-------- DATA FOR ANALYSIS

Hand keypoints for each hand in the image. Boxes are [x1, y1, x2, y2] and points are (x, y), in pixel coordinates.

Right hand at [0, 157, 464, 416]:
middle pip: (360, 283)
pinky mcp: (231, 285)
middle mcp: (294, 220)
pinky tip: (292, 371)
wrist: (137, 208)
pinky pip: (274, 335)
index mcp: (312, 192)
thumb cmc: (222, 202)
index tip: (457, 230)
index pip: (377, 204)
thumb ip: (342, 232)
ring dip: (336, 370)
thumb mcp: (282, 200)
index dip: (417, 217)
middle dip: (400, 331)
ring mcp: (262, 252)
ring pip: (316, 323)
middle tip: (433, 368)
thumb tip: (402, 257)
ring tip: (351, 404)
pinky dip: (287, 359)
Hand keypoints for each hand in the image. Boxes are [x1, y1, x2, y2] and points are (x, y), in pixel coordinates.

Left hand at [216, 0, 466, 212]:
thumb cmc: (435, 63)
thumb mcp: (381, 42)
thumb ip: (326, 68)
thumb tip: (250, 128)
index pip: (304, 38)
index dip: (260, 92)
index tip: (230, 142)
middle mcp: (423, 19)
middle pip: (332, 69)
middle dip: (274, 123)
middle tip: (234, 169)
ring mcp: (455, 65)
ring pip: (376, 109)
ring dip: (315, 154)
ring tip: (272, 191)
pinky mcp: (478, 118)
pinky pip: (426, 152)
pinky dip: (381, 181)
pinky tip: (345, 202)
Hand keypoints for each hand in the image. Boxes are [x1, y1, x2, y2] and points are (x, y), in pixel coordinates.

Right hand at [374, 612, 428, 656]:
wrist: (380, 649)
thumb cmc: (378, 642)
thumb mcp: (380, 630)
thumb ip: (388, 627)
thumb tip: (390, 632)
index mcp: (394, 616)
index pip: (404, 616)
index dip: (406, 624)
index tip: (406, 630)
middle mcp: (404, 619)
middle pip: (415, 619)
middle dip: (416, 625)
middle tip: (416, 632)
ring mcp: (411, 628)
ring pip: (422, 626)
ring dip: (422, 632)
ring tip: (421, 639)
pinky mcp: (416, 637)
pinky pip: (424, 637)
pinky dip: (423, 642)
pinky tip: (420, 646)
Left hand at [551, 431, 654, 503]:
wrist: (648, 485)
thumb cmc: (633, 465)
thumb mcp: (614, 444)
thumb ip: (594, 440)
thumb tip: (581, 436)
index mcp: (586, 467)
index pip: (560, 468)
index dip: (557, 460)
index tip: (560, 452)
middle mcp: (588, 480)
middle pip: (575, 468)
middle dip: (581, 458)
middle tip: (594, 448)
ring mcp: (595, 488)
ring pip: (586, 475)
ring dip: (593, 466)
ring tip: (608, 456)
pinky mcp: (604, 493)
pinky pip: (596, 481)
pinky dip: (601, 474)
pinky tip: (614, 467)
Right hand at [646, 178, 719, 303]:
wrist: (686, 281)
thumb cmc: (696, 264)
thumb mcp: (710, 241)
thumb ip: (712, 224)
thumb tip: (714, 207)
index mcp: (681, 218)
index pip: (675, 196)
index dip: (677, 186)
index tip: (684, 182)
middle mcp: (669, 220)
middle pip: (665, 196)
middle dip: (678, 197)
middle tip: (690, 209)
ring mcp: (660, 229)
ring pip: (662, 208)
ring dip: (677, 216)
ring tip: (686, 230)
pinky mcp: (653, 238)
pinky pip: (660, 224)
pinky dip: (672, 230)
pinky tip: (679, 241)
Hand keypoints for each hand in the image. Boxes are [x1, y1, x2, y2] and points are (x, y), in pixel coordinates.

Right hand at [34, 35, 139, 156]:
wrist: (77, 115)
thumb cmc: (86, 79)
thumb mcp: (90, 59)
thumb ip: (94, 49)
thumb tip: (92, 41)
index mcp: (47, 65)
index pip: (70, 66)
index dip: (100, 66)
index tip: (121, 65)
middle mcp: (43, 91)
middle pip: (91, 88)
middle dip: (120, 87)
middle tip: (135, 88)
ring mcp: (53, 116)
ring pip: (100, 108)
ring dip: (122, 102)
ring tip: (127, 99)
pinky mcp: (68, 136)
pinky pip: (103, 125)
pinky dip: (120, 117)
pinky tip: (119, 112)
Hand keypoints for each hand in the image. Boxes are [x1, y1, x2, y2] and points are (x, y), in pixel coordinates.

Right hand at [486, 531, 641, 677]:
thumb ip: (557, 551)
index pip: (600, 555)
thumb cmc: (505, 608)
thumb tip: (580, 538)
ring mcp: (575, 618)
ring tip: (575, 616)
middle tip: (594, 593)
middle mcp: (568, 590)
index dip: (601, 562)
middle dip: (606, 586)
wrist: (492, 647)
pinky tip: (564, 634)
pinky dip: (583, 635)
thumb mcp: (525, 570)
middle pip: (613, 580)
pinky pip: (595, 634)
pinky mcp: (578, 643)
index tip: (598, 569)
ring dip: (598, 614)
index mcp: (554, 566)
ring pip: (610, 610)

----------------

◆ WHAT YOU WILL DO: Would you please copy all lines in the data that contain the word "Right"?

◆ REPLY:
Right hand at [0, 157, 464, 416]:
Right hand at [374, 612, 428, 656]:
Right hand at [646, 178, 719, 303]:
Right hand at [34, 35, 139, 156]:
Right hand at [486, 531, 641, 677]:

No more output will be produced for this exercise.